If the court accepts these remedies, Google will face a serious setback as a competitor to OpenAI, Microsoft, and Anthropic in AI technology.

Google’s response

In response, Google said the DOJ’s latest filing was “a radical interventionist agenda” that would harm people in the U.S. and the country’s tech prowess in the world.

“DOJ’s wildly overbroad proposal goes miles beyond the Court’s decision. It would break a range of Google products — even beyond Search — that people love and find helpful in their everyday lives,” president of global affairs and Google’s chief legal officer Kent Walker said in a blog post.

Walker made additional arguments that the proposal would put security and privacy of users at stake, deteriorate the quality of Chrome and Android, and hurt services like Mozilla Firefox, which depends on Google Search.
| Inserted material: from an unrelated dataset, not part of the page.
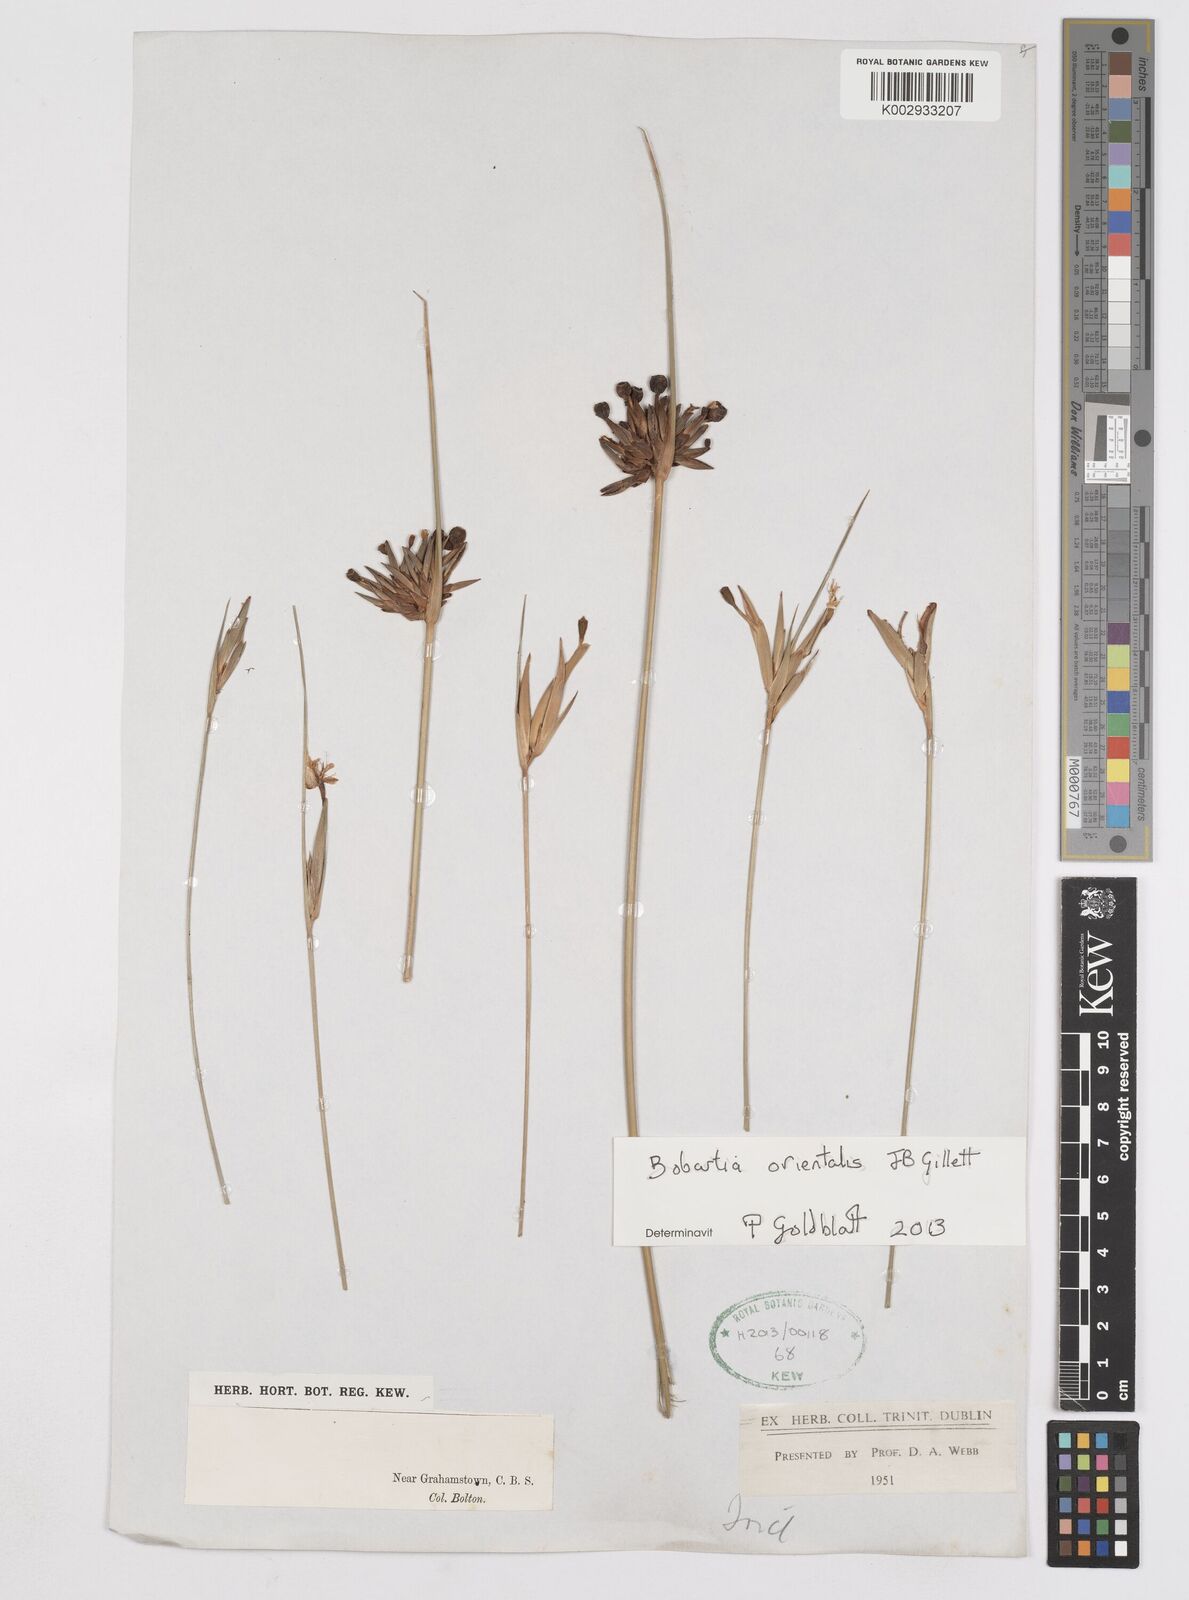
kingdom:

He added that if the proposal goes through, it will hamper people’s ability to access Google Search. Plus, it would damage the company’s prospects in the AI race.

“DOJ’s approach would result in unprecedented government overreach that would harm American consumers, developers, and small businesses — and jeopardize America’s global economic and technological leadership at precisely the moment it’s needed most,” he said.

The company is set to file its reponse to this filing next month.

The Wednesday filing confirms earlier reports that prosecutors were considering pushing Google to spin off Chrome, which controls about 61% of the browser market in the U.S., according to web traffic service StatCounter.